[Start of Attachment]

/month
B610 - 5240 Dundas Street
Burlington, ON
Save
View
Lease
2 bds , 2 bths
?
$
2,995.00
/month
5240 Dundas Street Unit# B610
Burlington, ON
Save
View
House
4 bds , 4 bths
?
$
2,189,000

[End of Attachment]

=== WHAT NEEDS TO BE DONE ===
Lay out the listing above as a Markdown table with the columns "Row" and "Line", giving each line its row number and omitting blank lines.

=== TASK RESPONSE ===
| Row | Line |
|---|---|
| 1 | /month |
| 2 | B610 - 5240 Dundas Street |
| 3 | Burlington, ON |
| 4 | Save |
| 5 | View |
| 6 | Lease |
| 7 | 2 bds , 2 bths |
| 8 | ? |
| 9 | $ |
| 10 | 2,995.00 |
| 11 | /month |
| 12 | 5240 Dundas Street Unit# B610 |
| 13 | Burlington, ON |
| 14 | Save |
| 15 | View |
| 16 | House |
| 17 | 4 bds , 4 bths |
| 18 | ? |
| 19 | $ |
| 20 | 2,189,000 |